Wednesday, November 04, 2015

Giant asteroid Heading Toward Earth?


 Think this might have something 2 do with Operation Jade Helm 15?
-Daniel aka Obsidian


Viral false asteroid report leads to NASA denial

 

False reports are swirling the Internet that a major asteroid is taking aim at Earth and could hit and cause massive destruction next month. The reports are so viral that NASA is responding, trying to flush that rumor.

"There is no asteroid threatening Earth," NASA declared in a press release issued Tuesday afternoon.
The NASA release goes on to say that "numerous recent blogs and web postings are erroneously claiming that an asteroid will impact Earth, sometime between Sept. 15 and 28, 2015."

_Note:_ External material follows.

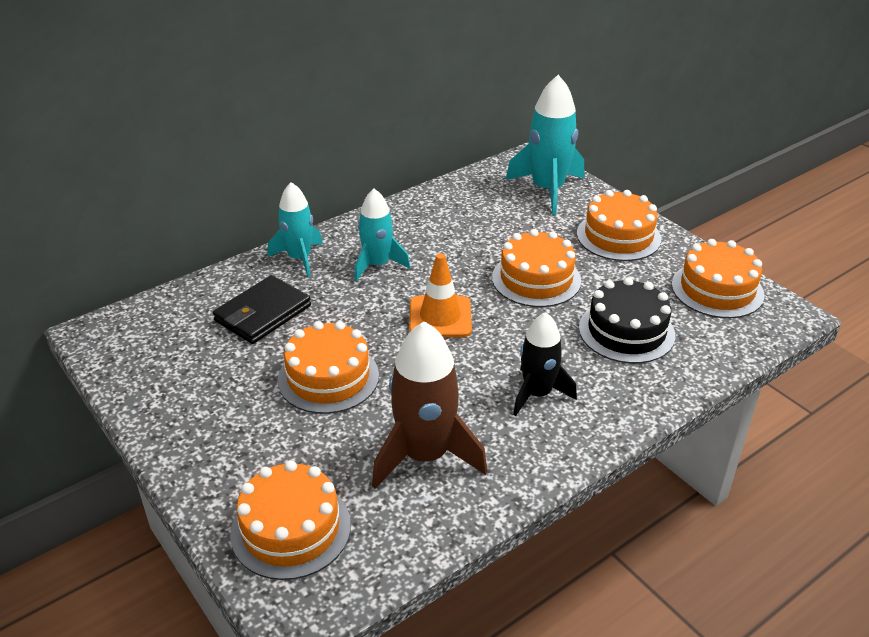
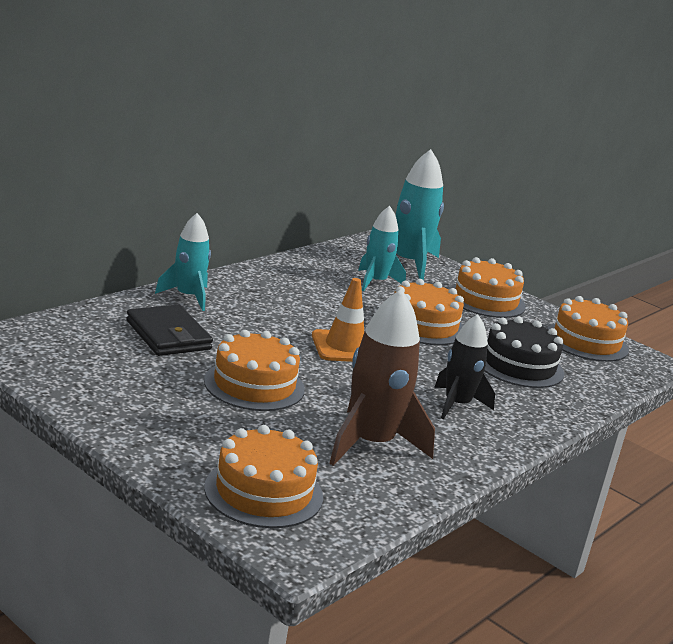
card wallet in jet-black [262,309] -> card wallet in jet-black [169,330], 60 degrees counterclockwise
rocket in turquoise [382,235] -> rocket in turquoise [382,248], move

Those reports apparently are far more specific about the location of the impact than they are about the date it might occur, even though a difference of an hour or two of Earth spinning would mean the difference of thousands of miles on an impact location. And the difference of 14 days would mean, well, who knows where it might hit? Whatever date it was supposed to hit, it would hit near Puerto Rico, NASA says the false reports typically state.

"There is no scientific basis -- not one shred of evidence -- that an asteroid or any other celestial object will impact Earth on those dates," Paul Chodas, manager of NASA's Near-Earth Object office at the Jet Propulsion Laboratory in Pasadena, California, states in the release.

"If there were any object large enough to do that type of destruction in September, we would have seen something of it by now," he states.

Another thing Chodas and his team do know -- this isn't the first time a wild, unsubstantiated claim of a celestial object about to impact Earth has been made, and unfortunately, it probably won’t be the last, NASA reported.  It seems to be a perennial favorite of the World Wide Web, NASA's release notes.